Let’s demonstrate that the compiled Nock code from our door-implemented decrement reduces to the same as our hand-rolled Nock, save different address use. Recall that our compile Nock code was:

[8
  [1 0]
  8
    [1
      6
        [5 [4 0 6] 0 30]
        [0 6]
        9 2 10 [6 4 0 6] 0 1
    ]
    9 2 0 1
]

An easy reduction is from Nock-9 to Nock-2. Note that *[a 9 b c] is the same as *[*[a c] 2 [0 1] 0 b]. When ‘c’ is [0 1], we have that *[a c] = a, such that *[a 9 b [0 1]] is the same as *[a 2 [0 1] 0 b], i.e. that the formula [9 b c] is the same as the formula [2 [0 1] 0 b]. We can thus reduce the use of Nock-9 on the last line to:

[8
  [1 0]
  8
    [1
      6
        [5 [4 0 6] 0 30]
        [0 6]
        9 2 10 [6 4 0 6] 0 1
    ]
    2 [0 1] 0 2
]

The remaining formula involving Nock-9 evaluates [10 [6 4 0 6] 0 1] against the subject, and then evaluates [2 [0 1] [0 2]] against the result. Note that, for some subject ‘a’, we have:

*[a 10 [6 4 0 6] 0 1]
= #[6 *[a 4 0 6] *[a 0 1]]
= #[6 *[a 4 0 6] a]
= #[3 [*[a 4 0 6] /[7 a]] a]
= #[1 [/[2 a] [*[a 4 0 6] /[7 a]]] a]
= [/[2 a] [*[a 4 0 6] /[7 a]]]
= [*[a 0 2] [*[a 4 0 6] *[a 0 7]]]
= *[a [0 2] [4 0 6] [0 7]]

such that [10 [6 4 0 6] 0 1] = [[0 2] [4 0 6] [0 7]]. And for c = [[0 2] [4 0 6] [0 7]] and some subject ‘a’, we have:

*[a 9 2 c]
= *[*[a c] 2 [0 1] 0 2]

and for b = [2 [0 1] 0 2]:

*[*[a c] b]
= *[a 7 c b]
= *[a 7 [[0 2] [4 0 6] [0 7]] [2 [0 1] 0 2]]

such that:

[9 2 [0 2] [4 0 6] [0 7]] = [7 [[0 2] [4 0 6] [0 7]] [2 [0 1] 0 2]]
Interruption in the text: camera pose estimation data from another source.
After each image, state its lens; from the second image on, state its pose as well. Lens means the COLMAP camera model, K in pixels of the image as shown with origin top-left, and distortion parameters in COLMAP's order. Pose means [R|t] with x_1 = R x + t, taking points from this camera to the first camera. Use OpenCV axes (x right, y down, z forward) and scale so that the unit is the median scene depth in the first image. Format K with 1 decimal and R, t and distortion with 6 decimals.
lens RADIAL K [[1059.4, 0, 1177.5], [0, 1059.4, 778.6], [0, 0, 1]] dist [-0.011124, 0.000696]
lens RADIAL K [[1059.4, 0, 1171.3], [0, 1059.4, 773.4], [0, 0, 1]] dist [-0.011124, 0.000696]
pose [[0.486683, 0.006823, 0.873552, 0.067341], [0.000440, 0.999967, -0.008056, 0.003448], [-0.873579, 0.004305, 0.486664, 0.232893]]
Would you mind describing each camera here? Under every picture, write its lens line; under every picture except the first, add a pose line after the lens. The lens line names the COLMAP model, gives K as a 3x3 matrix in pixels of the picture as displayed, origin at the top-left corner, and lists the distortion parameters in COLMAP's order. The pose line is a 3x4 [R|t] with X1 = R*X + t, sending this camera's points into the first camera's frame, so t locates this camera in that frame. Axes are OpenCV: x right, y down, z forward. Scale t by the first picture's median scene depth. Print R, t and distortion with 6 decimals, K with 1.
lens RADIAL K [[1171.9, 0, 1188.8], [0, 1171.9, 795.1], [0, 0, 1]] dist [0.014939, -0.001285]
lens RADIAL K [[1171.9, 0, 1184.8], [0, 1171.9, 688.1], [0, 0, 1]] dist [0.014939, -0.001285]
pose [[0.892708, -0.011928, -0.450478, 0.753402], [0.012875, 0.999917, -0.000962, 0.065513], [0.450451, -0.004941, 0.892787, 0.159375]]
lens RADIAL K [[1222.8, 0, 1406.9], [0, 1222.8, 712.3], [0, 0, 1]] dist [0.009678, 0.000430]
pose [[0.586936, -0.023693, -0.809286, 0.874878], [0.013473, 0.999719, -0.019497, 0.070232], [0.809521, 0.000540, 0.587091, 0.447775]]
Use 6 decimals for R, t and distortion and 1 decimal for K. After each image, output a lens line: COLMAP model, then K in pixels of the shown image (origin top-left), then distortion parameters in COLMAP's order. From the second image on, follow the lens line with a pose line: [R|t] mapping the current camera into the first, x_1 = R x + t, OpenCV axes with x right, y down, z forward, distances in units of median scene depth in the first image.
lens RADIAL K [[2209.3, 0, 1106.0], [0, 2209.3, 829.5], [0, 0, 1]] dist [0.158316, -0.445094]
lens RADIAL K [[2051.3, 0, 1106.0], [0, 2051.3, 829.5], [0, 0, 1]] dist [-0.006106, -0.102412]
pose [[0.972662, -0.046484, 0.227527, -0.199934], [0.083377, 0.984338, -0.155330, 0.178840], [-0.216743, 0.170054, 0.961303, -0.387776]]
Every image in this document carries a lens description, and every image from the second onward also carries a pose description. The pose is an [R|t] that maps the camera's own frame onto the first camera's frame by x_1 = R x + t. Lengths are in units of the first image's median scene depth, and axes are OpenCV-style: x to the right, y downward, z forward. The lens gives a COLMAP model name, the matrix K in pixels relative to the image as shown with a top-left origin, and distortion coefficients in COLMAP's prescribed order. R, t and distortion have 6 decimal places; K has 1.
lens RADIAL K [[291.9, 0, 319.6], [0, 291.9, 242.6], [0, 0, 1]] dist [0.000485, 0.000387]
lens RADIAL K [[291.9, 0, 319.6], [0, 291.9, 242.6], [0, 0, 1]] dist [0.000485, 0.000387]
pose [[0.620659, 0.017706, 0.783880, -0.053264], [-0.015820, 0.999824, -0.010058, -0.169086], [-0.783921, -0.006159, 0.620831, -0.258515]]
Now. Note that for any subject ‘a’ we have:

*[a 7 [[0 2] [4 0 6] [0 7]] [2 [0 1] 0 2]]
= *[a 7 [[0 2] [4 0 6] [0 7]] *[a 0 2]]

since *[a 2 [0 1] 0 2] = *[a *[a 0 2]]. Thus, we can reduce:

*[a 7 [[0 2] [4 0 6] [0 7]] *[a 0 2]]
= *[*[a [0 2] [4 0 6] [0 7]] *[a 0 2]]
= *[a 2 [[0 2] [4 0 6] [0 7]] [0 2]]

such that

[7 [[0 2] [4 0 6] [0 7]] [2 [0 1] 0 2]] = [2 [[0 2] [4 0 6] [0 7]] [0 2]]

and, so that, finally, we can reduce the compiled Nock to:

[8
  [1 0]
  8
    [1
      6
        [5 [4 0 6] 0 30]
        [0 6]
        2 [[0 2] [4 0 6] [0 7]] 0 2
    ]
    2 [0 1] 0 2
]

which, aside from the use of the dojo-assigned address 30 (and any reduction errors on this author’s part), is the same as our hand-rolled Nock.